### GOAL OF THE EXERCISE
I need only the number of lines in this data that contain the string "round".

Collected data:
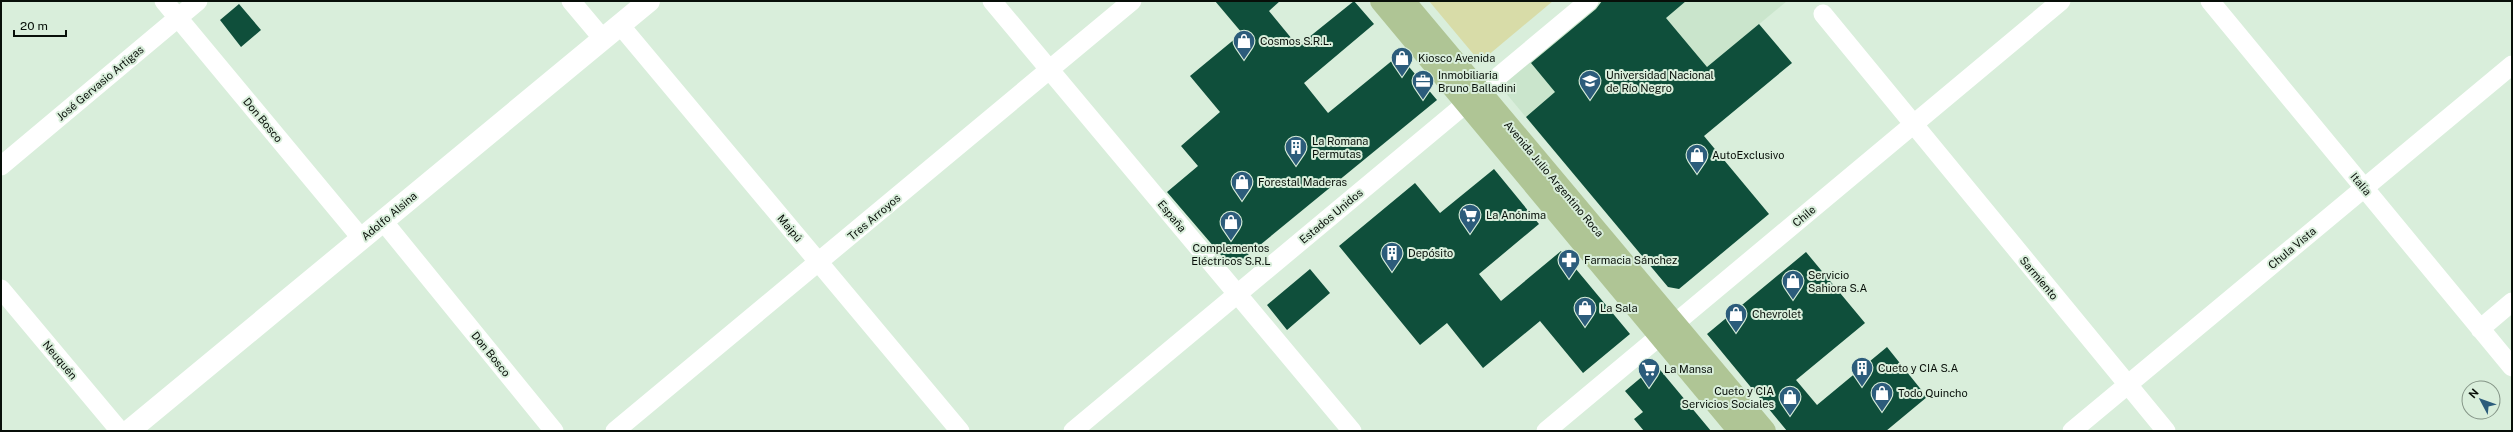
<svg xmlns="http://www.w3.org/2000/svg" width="2513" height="432" viewBox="0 0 2513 432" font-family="'Public Sans',sans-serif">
<rect width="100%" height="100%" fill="#d9eedb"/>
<path fill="#cae5cc" d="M1602 1H1787L1576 177 1500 86Z"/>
<path fill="#d8dca8" d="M1429 1H1553L1480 62Z"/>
<path fill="#0f4f3b" d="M1215 1H1280L1269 11 1292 39 1303 42 1354 1 1374 24 1304 83 1328 113 1399 55 1437 100 1238 263 1233 257 1227 262 1167 192 1198 166 1181 146 1220 112 1190 76 1242 33Z
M1602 1H1686L1666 18 1707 67 1759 24 1792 63 1704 136 1769 214 1679 289 1668 287 1526 117 1555 92 1531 63 1596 9Z
M239 4 261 30 241 47 220 20Z
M1494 169 1539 224 1479 274 1501 301 1561 251 1630 334 1583 373 1540 321 1483 368 1447 323 1420 345 1339 246 1415 183 1440 213Z
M1806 252 1865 323 1796 380 1817 405 1887 347 1927 397 1886 431H1787L1707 334Z
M1310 269 1330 293 1287 330 1267 305Z
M1656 365 1711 431H1644L1634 419 1643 412 1625 391Z"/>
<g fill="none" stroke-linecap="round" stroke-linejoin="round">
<path stroke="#fff" stroke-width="19" d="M164 1 362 239
M571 1 603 39
M992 1 1352 431
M2210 1 2512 367
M1823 14 2166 431
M620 25 960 431
M1 166 198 1
M383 221 554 431
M1 289 120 431
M2480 329 2512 302
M615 431 1132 1
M1073 431 1589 1
M1546 431 2061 1
M2072 431 2512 65"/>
<path stroke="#fff" stroke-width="22" d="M129 431 649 1"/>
<path stroke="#afc595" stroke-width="22" d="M1381 1 1739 431
M1404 1 1765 431"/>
</g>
<defs>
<g id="shop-pin" transform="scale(1.15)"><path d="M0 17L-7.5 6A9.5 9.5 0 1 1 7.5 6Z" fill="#2c5c7b" stroke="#d9eedb"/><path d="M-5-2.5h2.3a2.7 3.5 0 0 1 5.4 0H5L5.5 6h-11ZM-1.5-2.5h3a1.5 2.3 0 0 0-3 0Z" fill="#fff"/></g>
<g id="office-pin" transform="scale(1.15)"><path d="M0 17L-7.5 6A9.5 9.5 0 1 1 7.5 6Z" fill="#2c5c7b" stroke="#d9eedb"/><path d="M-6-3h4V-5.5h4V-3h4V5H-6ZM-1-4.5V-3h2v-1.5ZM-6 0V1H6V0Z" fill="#fff"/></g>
<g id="university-pin" transform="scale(1.15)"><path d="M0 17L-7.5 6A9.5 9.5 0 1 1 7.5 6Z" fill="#2c5c7b" stroke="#d9eedb"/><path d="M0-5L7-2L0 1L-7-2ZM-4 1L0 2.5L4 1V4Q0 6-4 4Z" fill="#fff"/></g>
<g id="building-pin" transform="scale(1.15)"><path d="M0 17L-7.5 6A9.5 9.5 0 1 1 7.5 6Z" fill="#2c5c7b" stroke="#d9eedb"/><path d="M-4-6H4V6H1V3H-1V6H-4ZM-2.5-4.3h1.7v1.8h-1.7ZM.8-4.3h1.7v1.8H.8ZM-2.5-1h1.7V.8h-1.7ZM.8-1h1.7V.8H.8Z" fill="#fff"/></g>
<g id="supermarket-pin" transform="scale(1.15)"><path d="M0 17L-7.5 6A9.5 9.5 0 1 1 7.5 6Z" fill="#2c5c7b" stroke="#d9eedb"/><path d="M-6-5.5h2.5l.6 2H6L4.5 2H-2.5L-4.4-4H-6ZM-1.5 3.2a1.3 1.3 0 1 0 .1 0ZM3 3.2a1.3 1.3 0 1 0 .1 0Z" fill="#fff"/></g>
<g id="pharmacy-pin" transform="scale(1.15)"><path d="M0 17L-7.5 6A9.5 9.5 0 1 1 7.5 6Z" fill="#2c5c7b" stroke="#d9eedb"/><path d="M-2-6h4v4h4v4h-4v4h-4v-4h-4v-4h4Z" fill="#fff"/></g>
</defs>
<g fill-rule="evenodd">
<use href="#shop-pin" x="1244" y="41"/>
<use href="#shop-pin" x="1402" y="58"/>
<use href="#office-pin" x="1423" y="81"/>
<use href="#university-pin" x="1590" y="81"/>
<use href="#building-pin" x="1296" y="147"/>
<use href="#shop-pin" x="1697" y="155"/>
<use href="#shop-pin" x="1242" y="182"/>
<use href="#supermarket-pin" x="1470" y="215"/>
<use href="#shop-pin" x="1231" y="222"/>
<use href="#building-pin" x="1392" y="253"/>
<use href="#pharmacy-pin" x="1569" y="260"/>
<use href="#shop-pin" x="1793" y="281"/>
<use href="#shop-pin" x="1585" y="308"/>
<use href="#shop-pin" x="1736" y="314"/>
<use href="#building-pin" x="1862" y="368"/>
<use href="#supermarket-pin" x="1649" y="369"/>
<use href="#shop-pin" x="1882" y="393"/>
<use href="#shop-pin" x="1790" y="397"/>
</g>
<g text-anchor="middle" stroke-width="4" stroke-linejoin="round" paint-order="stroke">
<g font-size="11" fill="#080f09" stroke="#d9eedb" text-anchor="start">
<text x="1260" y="45">Cosmos S.R.L.</text>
<text x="1418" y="62">Kiosco Avenida</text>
<text x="1438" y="79">Inmobiliaria<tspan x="1438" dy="13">Bruno Balladini</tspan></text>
<text x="1606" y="79">Universidad Nacional<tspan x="1606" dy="13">de Río Negro</tspan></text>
<text x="1312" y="145">La Romana<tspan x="1312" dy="13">Permutas</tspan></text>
<text x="1712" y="159">AutoExclusivo</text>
<text x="1258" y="186">Forestal Maderas</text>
<text x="1486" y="219">La Anónima</text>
<text x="1231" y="252" text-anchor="middle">Complementos<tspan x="1231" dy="13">Eléctricos S.R.L</tspan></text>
<text x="1408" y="257">Depósito</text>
<text x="1584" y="264">Farmacia Sánchez</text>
<text x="1808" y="279">Servicio<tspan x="1808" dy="13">Sahiora S.A</tspan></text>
<text x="1600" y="312">La Sala</text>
<text x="1752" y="318">Chevrolet</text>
<text x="1878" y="372">Cueto y CIA S.A</text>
<text x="1664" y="373">La Mansa</text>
<text x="1774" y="395" text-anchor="end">Cueto y CIA<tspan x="1774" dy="13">Servicios Sociales</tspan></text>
<text x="1898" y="397">Todo Quincho</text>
</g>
<g font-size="11" fill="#080f09" stroke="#d9eedb">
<text transform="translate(100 83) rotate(-40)" y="4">José Gervasio Artigas</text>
<text transform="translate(263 120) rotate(50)" y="4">Don Bosco</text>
<text transform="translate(1554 179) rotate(50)" y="4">Avenida Julio Argentino Roca</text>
<text transform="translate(2361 184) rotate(50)" y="4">Italia</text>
<text transform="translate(389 216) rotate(-40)" y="4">Adolfo Alsina</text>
<text transform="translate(1172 216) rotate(50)" y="4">España</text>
<text transform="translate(1331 216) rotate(-40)" y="4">Estados Unidos</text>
<text transform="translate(1804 216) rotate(-40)" y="4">Chile</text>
<text transform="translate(874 217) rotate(-40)" y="4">Tres Arroyos</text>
<text transform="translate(790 228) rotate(50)" y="4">Maipú</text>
<text transform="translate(2292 248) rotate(-40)" y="4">Chula Vista</text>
<text transform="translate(2039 278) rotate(50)" y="4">Sarmiento</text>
<text transform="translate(491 354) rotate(51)" y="4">Don Bosco</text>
<text transform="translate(60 360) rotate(50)" y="4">Neuquén</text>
</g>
</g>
<rect width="2513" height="432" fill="none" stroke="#080f09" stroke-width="4"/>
<g transform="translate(2481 400) rotate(311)"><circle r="19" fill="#d9eedb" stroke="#859587"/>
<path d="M0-3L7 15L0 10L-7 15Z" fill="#2c5c7b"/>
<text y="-6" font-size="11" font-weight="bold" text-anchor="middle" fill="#080f09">N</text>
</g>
<path d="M14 30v6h52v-6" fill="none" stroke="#080f09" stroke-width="2"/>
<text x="20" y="30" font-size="12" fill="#080f09" stroke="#d9eedb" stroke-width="3" paint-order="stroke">20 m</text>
</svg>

### SOLUTION
2